2014-07-01 – “Government shall not substantially burden a person’s exercise of religion even if the burden results from a rule of general applicability.” That is the provision of federal Religious Freedom Restoration Act (42 USC 21B) that the US Supreme Court enforced in its ruling against mandatory contraception coverage in the Hobby Lobby case yesterday.
Now, there are many arguments against this ruling. They focus on two points in the statute: whether the burdening law furthers a compelling governmental interest and whether the law is the least restrictive means of furthering that compelling governmental interest.
I am not going to “relitigate” this case. What’s done is done. Instead, I’d like you to consider whether your religious beliefs are burdened by government.
For example: You pay taxes. Some of the money collected from those taxes goes toward war. Does this burden your religious belief?
In the (glorious) 1960s, a Quaker group drafted a prototype law that would have allowed individuals (and now, presumably, corporations) to pay their taxes to UNICEF rather than to the US treasury as a protest against military spending. Needless to say, the law was never taken up by Congress, much less passed.
But it’s a concept. Does the Religious Freedom Restoration Act accomplish what the Quakers only hoped for?
Another example: If we had an active draft, you could legally avoid being drafted by becoming a conscientious objector.
Or how about government subsidies of oil companies? Does your religion allow you to support that?
You could come up with a raft of governmental actions and policies that you object to and file suit, now, in federal court because the action causes a substantial burden on your religious beliefs.
If your conscientious objection stems from religion.
If not . . . well, your conscientious beliefs are not protected.
Here’s the interesting thing, this law exempts religious people from the obligation to follow the law if the law substantially burdens them “even if the burden results from a rule of general applicability.”
Despite all the hoohah, yesterday’s Hobby Lobby decision has a relatively limited scope. Most employers will keep their contraceptive coverage. Most employees will be covered. And hopefully, those who lose coverage will gain some savings on their health care premiums, that they can spend how they wish.

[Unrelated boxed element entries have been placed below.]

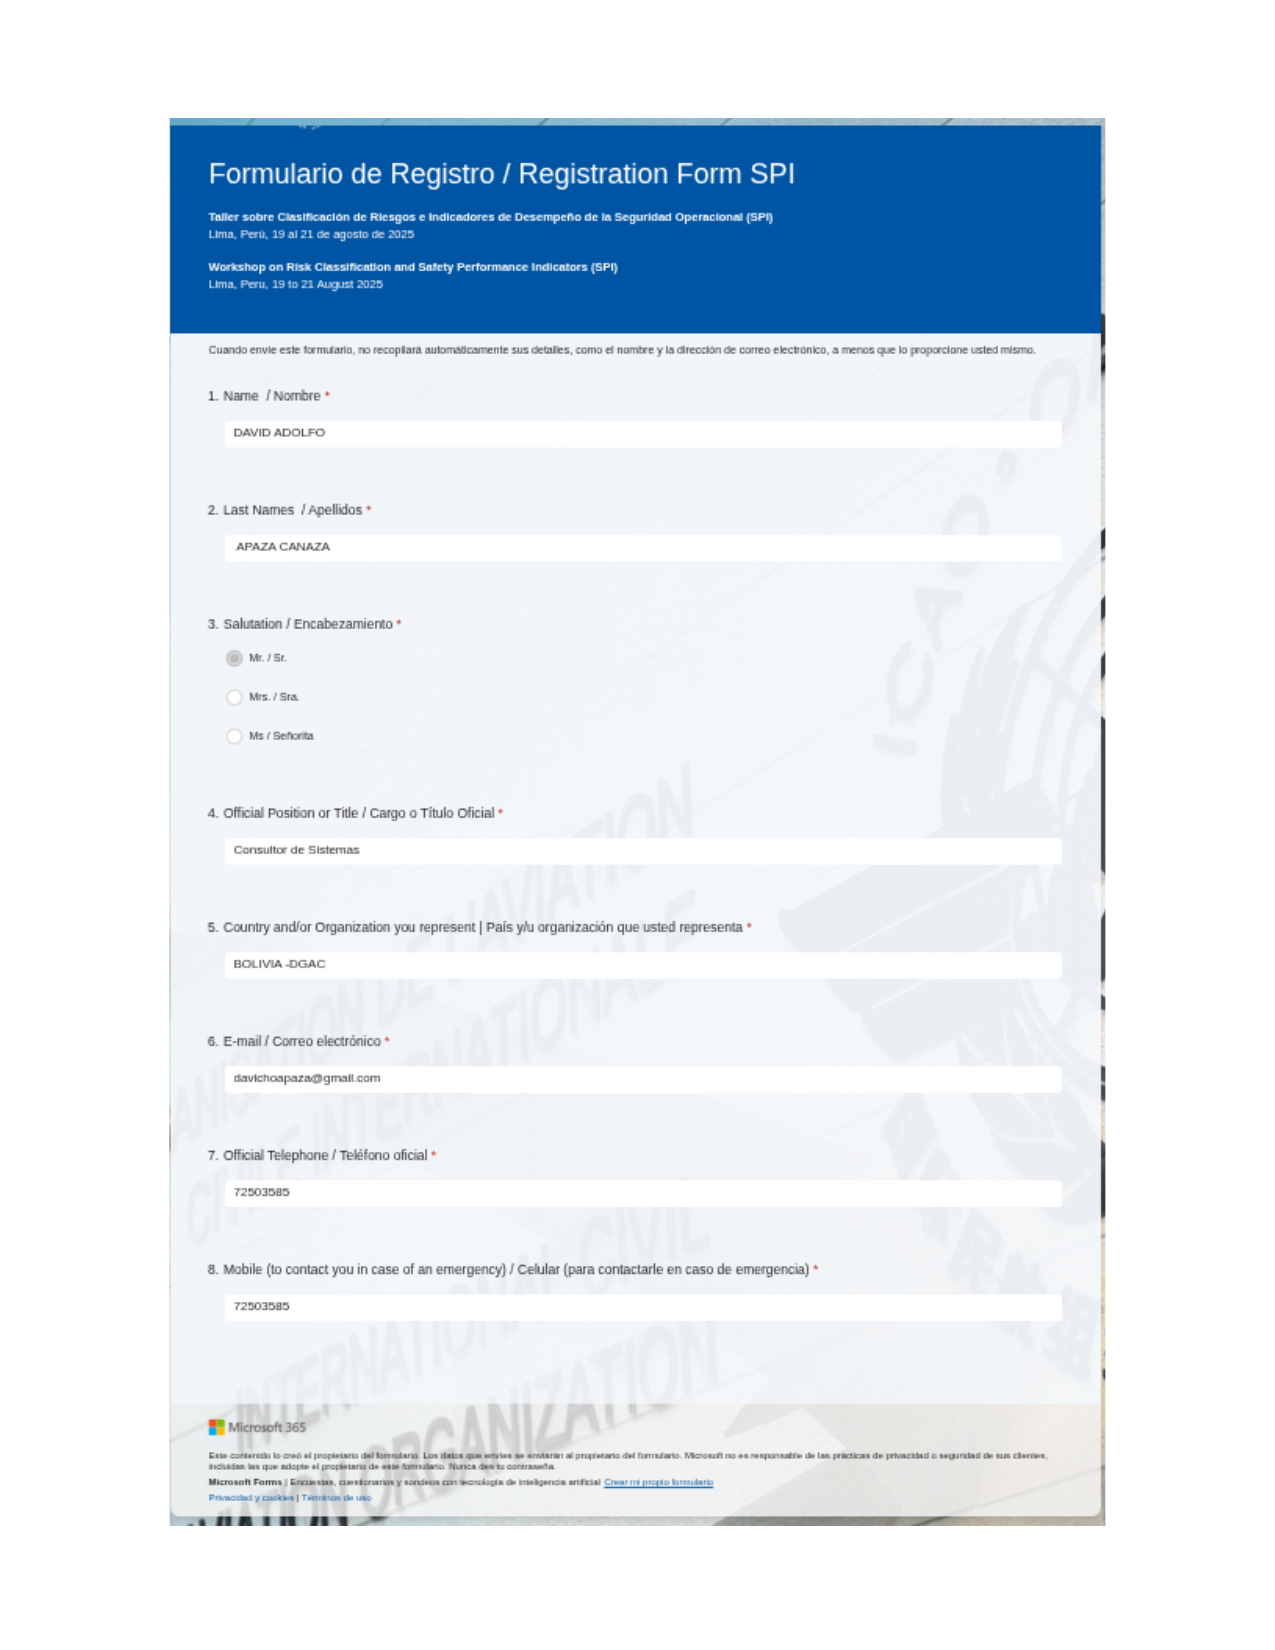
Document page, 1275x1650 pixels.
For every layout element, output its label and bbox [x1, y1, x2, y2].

picture [169, 118, 1106, 1526]
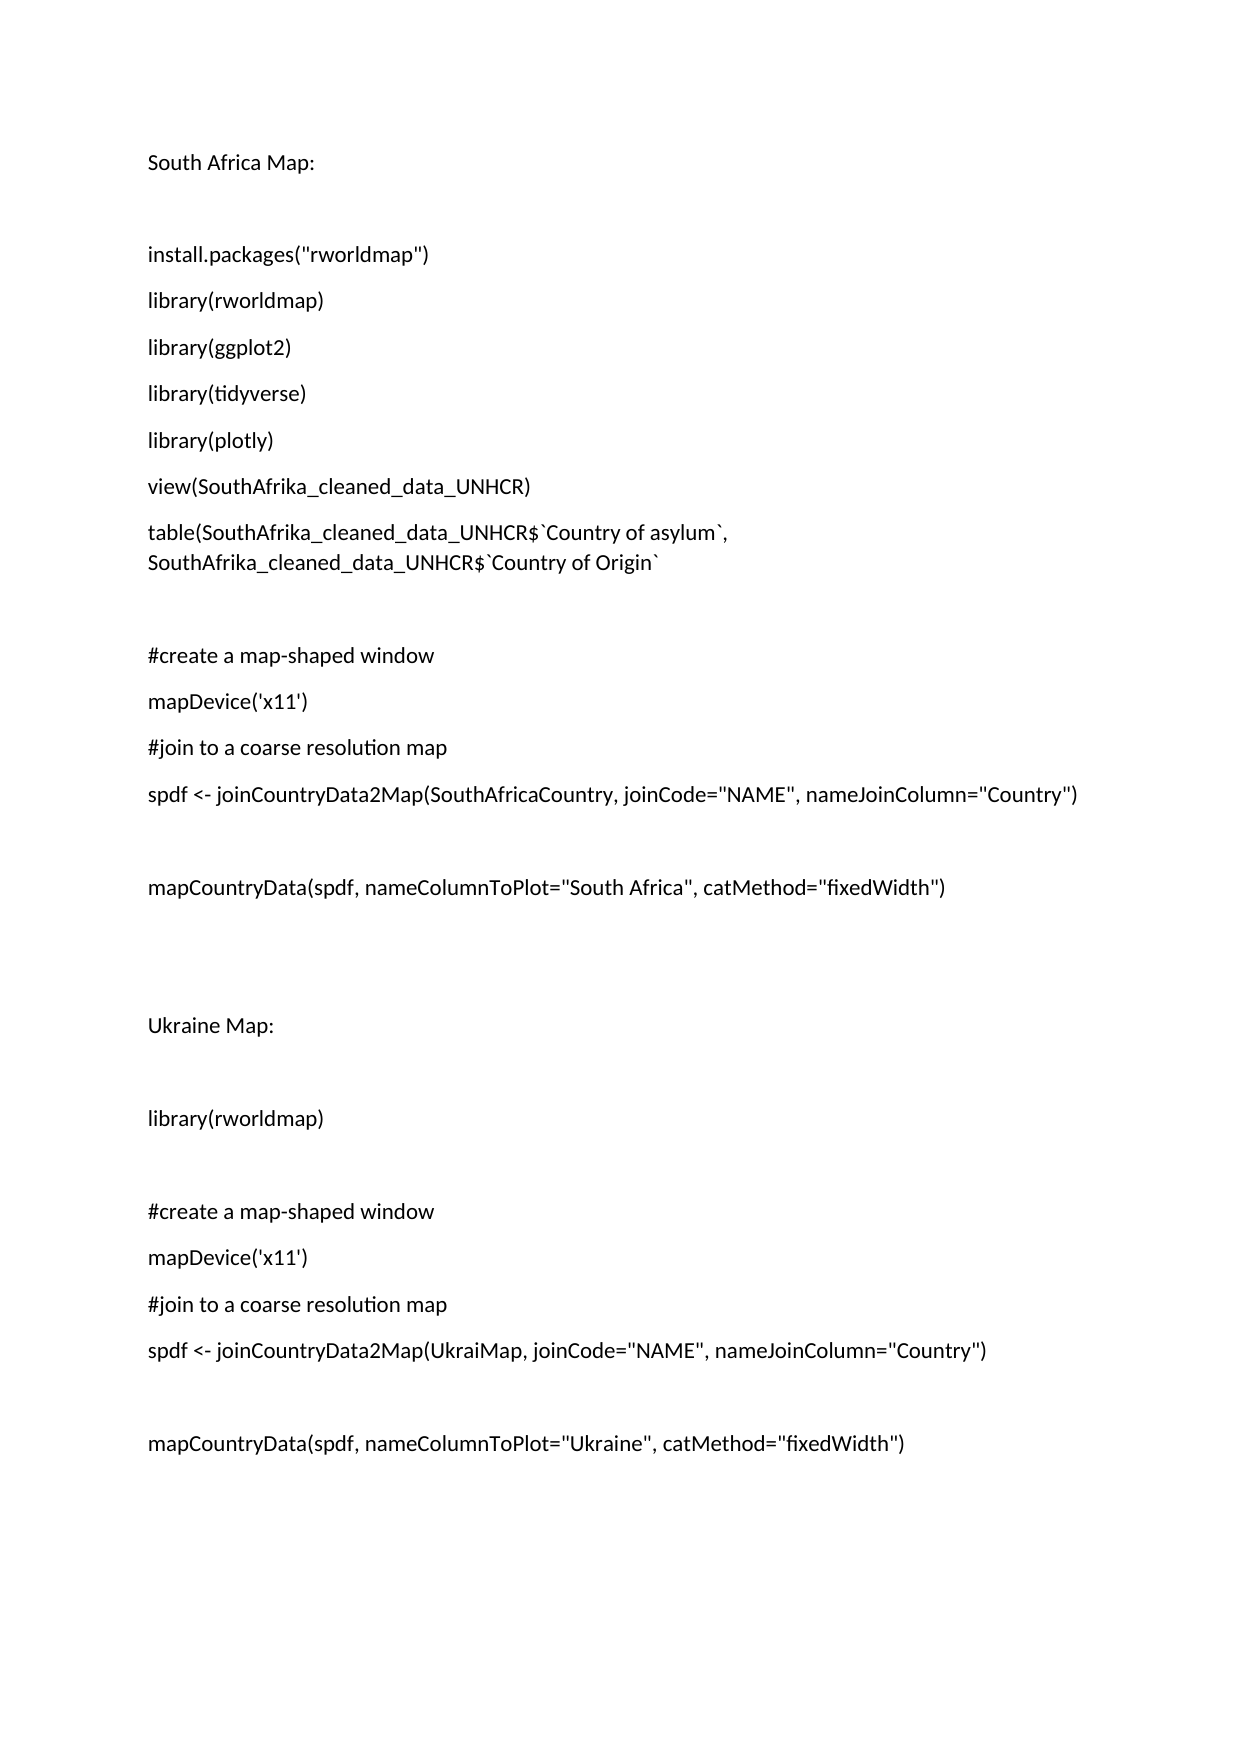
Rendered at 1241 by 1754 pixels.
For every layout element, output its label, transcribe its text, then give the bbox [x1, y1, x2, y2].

text #create a map-shaped window [148, 641, 1093, 669]
text mapCountryData(spdf, nameColumnToPlot="South Africa", catMethod="fixedWidth") [148, 873, 1093, 901]
text library(rworldmap) [148, 287, 1093, 315]
text mapDevice('x11') [148, 687, 1093, 715]
text #create a map-shaped window [148, 1197, 1093, 1225]
text library(tidyverse) [148, 379, 1093, 407]
text South Africa Map: [148, 148, 1093, 176]
text spdf <- joinCountryData2Map(UkraiMap, joinCode="NAME", nameJoinColumn="Country") [148, 1336, 1093, 1364]
text library(rworldmap) [148, 1104, 1093, 1132]
text #join to a coarse resolution map [148, 733, 1093, 762]
text #join to a coarse resolution map [148, 1290, 1093, 1318]
text table(SouthAfrika_cleaned_data_UNHCR$`Country of asylum`, SouthAfrika_cleaned_data_UNHCR$`Country of Origin` [148, 518, 1093, 576]
text view(SouthAfrika_cleaned_data_UNHCR) [148, 472, 1093, 500]
text library(ggplot2) [148, 333, 1093, 361]
text spdf <- joinCountryData2Map(SouthAfricaCountry, joinCode="NAME", nameJoinColumn="Country") [148, 780, 1093, 808]
text install.packages("rworldmap") [148, 240, 1093, 268]
text mapDevice('x11') [148, 1243, 1093, 1271]
text mapCountryData(spdf, nameColumnToPlot="Ukraine", catMethod="fixedWidth") [148, 1429, 1093, 1457]
text library(plotly) [148, 426, 1093, 454]
text Ukraine Map: [148, 1012, 1093, 1040]
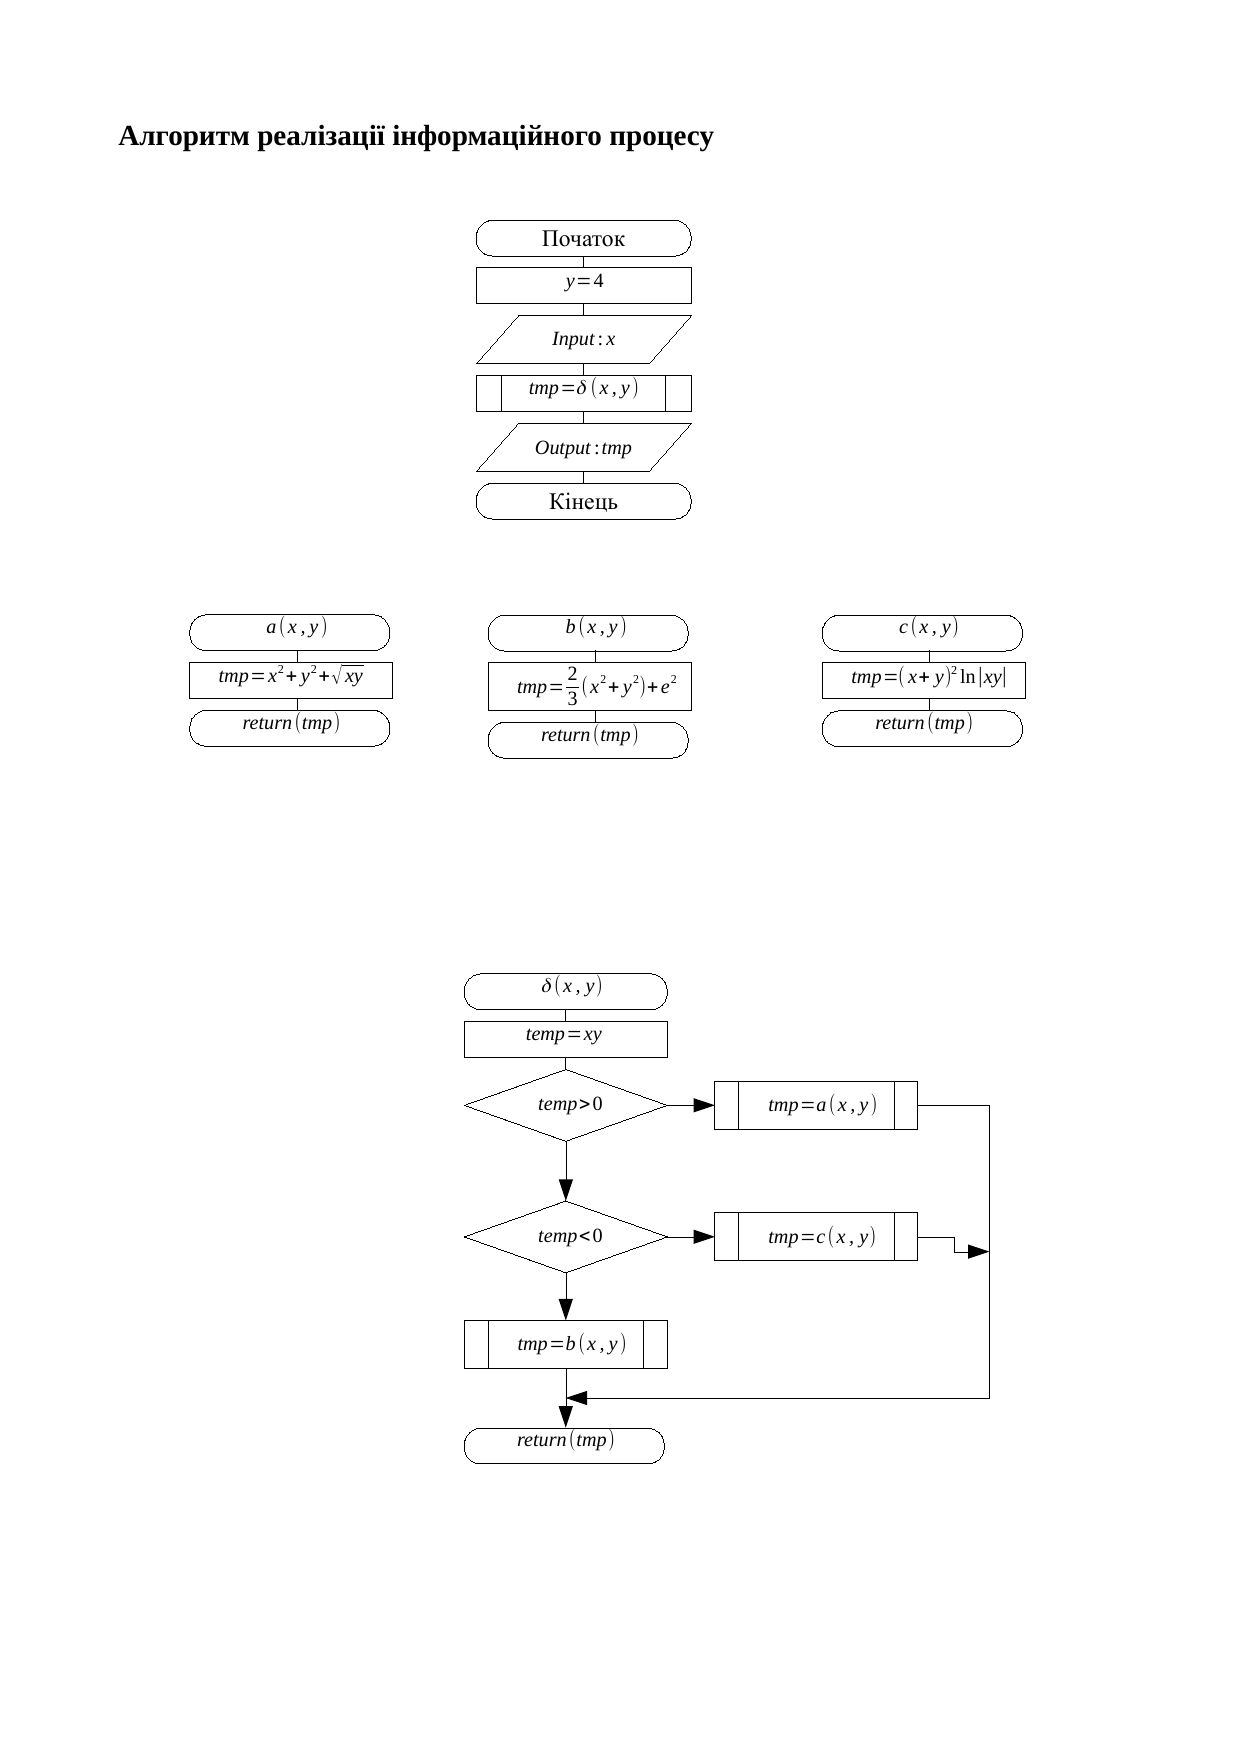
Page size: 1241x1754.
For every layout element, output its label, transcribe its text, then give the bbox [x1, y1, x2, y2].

text Алгоритм реалізації інформаційного процесу [118, 118, 1122, 152]
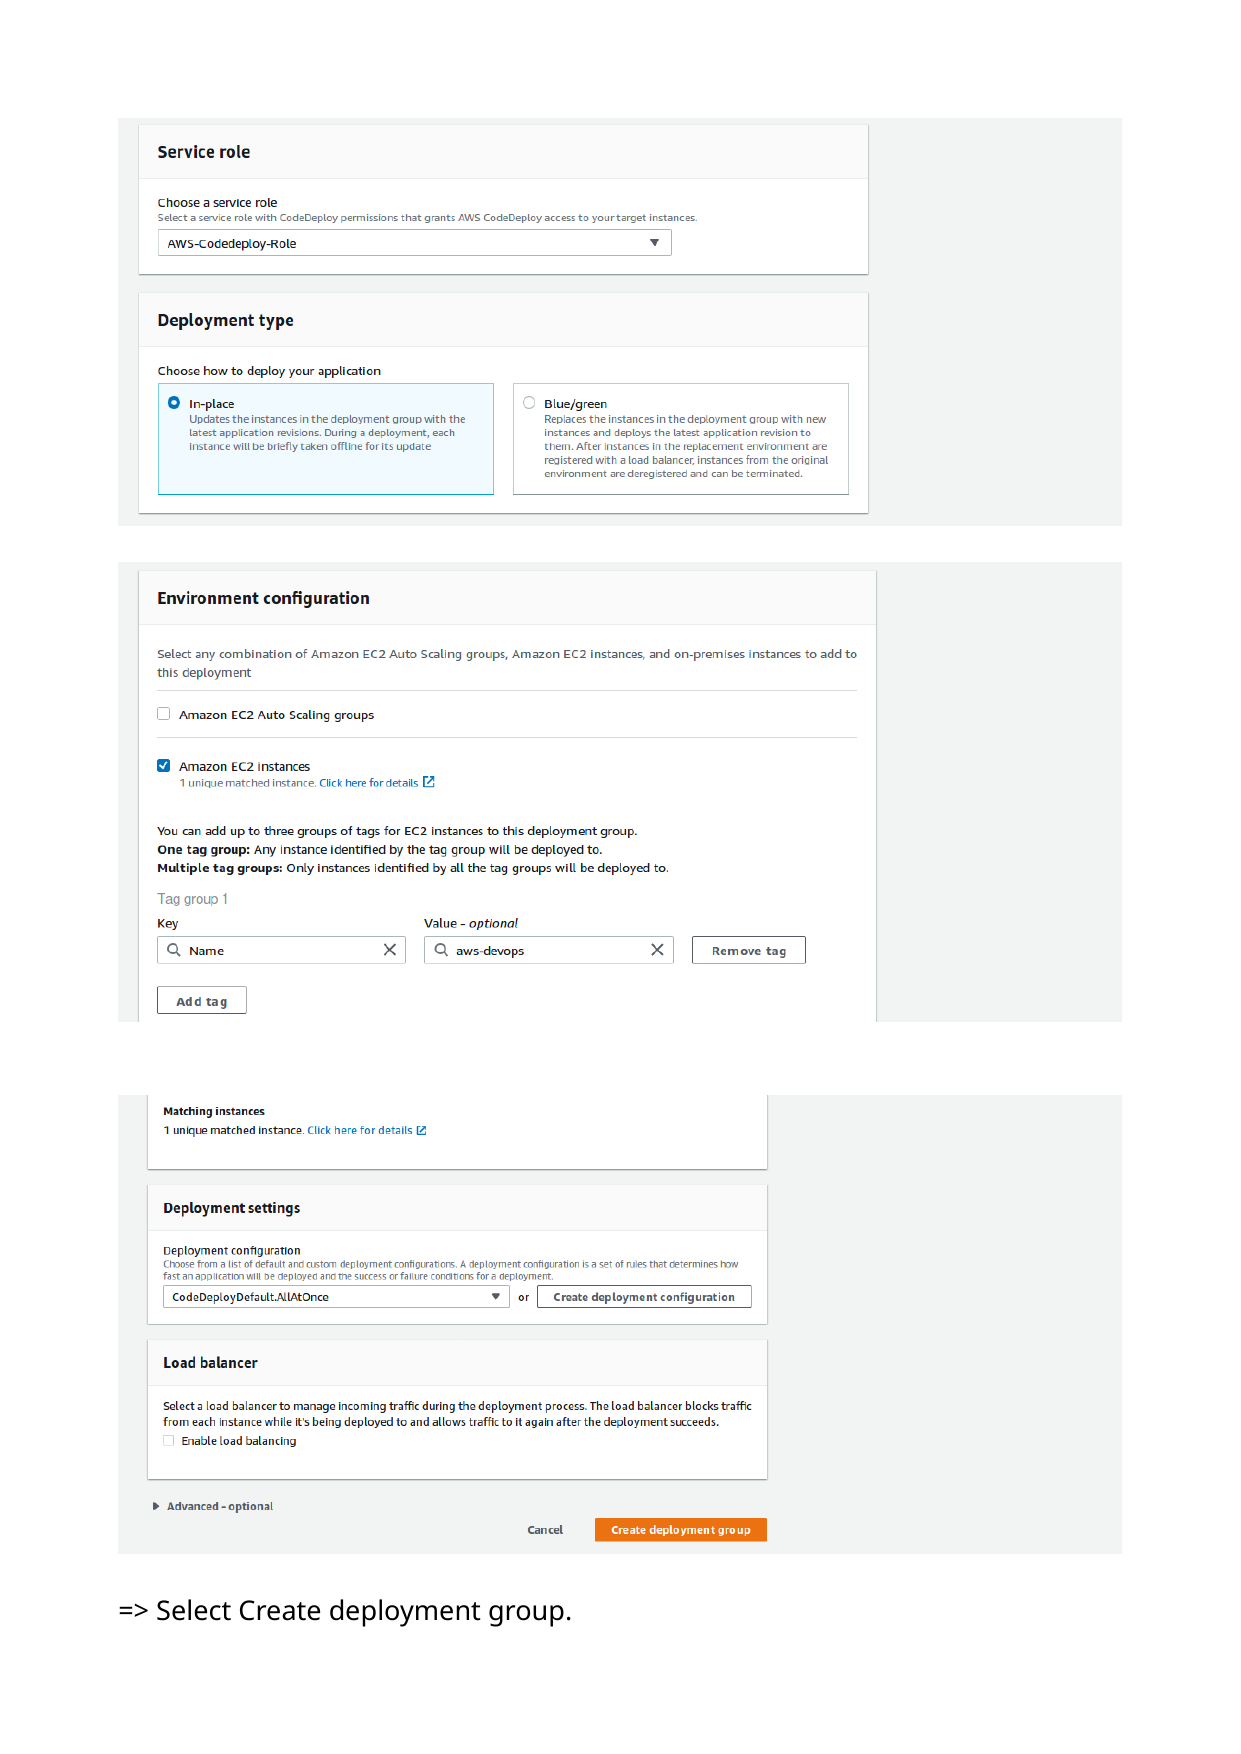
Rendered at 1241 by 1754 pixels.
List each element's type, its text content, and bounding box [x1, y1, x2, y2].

But what about the next suit? The Christian right has plenty of objections to governmental action. But the truth is, they aren’t the only ones. The religious left has objections, too. And the nonreligious need to test whether their conscientious beliefs can be protected under this law as well.
Is this just one more step in breaking up the polity of the United States?
Or does the possibility of individual (and corporate) nullification of US laws point toward a future in which politicians will need to be more careful in their legislation and more considerate of minority views?